File size: 6,909 Bytes

11e0d89

"""
MINDI 1.5 Vision-Coder — Step 6: Smoke-test MindiTokenizer wrapper & generate test report.
"""

import sys
import datetime
from pathlib import Path

PROJECT_ROOT = Path(__file__).resolve().parent.parent
sys.path.insert(0, str(PROJECT_ROOT / "src"))

from tokenizer.tokenizer import MindiTokenizer, MINDI_SPECIAL_TOKENS

print("=" * 70)
print("STEP 6: SAVE EVERYTHING — WRAPPER SMOKE TEST + REPORT")
print("=" * 70)

# ── 1. Load via wrapper class ────────────────────────────────────────
print("\n1️⃣  Loading MindiTokenizer wrapper...")
tok = MindiTokenizer()
print(f"   ✅ Loaded from: {tok.tokenizer_path}")
print(f"   Vocab size: {tok.get_vocab_size():,}")

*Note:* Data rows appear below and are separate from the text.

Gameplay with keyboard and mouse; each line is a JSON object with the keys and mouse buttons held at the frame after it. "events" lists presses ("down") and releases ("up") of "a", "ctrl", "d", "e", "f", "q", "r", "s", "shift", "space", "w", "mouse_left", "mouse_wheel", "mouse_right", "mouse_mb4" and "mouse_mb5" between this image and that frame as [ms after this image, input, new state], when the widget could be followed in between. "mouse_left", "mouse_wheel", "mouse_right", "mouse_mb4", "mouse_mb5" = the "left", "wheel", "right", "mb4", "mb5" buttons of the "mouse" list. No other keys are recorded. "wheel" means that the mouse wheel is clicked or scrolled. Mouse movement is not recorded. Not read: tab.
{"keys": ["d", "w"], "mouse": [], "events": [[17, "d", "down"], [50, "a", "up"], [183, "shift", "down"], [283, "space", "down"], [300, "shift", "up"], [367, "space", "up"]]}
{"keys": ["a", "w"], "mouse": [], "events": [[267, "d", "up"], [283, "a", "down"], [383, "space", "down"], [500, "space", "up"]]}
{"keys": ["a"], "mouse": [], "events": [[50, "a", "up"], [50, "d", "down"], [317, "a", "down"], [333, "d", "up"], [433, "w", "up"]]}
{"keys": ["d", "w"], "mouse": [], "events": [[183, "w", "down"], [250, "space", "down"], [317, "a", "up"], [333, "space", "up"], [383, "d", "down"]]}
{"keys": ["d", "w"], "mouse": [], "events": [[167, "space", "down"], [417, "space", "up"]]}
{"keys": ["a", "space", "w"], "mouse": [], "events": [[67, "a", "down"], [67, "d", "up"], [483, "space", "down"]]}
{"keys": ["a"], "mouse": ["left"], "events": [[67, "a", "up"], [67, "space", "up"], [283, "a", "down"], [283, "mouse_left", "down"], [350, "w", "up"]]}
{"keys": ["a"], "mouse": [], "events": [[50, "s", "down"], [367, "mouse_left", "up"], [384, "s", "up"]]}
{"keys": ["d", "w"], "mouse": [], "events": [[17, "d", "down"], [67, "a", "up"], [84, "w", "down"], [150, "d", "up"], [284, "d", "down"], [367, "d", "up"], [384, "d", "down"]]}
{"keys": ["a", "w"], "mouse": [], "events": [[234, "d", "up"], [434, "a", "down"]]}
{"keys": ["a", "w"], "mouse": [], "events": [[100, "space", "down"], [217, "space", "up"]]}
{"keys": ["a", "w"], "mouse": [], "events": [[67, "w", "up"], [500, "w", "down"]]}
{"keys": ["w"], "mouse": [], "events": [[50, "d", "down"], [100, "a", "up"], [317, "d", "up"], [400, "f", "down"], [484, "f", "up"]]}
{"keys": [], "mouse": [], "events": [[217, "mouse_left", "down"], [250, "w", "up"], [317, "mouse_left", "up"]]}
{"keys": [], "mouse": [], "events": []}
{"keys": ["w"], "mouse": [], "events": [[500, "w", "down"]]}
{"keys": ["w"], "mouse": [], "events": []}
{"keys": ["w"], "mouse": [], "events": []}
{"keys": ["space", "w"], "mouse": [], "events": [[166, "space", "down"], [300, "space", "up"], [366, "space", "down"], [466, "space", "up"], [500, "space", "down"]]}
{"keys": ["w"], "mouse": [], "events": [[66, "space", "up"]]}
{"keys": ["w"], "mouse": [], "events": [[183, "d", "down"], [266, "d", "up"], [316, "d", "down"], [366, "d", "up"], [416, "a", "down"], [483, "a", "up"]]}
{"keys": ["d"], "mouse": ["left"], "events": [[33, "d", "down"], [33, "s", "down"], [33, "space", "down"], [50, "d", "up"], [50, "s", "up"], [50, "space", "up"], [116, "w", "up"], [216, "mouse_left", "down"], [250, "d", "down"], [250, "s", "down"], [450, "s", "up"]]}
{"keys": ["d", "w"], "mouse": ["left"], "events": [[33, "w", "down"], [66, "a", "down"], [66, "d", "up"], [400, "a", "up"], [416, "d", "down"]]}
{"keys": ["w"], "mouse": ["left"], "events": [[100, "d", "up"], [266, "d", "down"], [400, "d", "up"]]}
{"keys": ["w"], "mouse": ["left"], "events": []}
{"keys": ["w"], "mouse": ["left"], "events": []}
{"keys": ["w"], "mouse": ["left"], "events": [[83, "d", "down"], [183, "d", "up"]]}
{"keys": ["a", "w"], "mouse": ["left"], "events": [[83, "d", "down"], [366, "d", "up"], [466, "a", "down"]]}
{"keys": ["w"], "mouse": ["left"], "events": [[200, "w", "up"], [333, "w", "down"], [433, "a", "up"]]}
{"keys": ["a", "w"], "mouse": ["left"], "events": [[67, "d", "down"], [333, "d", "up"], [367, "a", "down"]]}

# ── 2. Test encode / decode ──────────────────────────────────────────
print("\n2️⃣  encode() / decode()...")
text = "export default function Hero() { return <h1>Hello</h1>; }"
ids = tok.encode(text)
decoded = tok.decode(ids)
assert decoded.strip() == text.strip(), f"Round-trip failed: {decoded!r}"
print(f"   ✅ Round-trip OK — {len(ids)} tokens")

# ── 3. Test encode_with_special_tokens ───────────────────────────────
print("\n3️⃣  encode_with_special_tokens()...")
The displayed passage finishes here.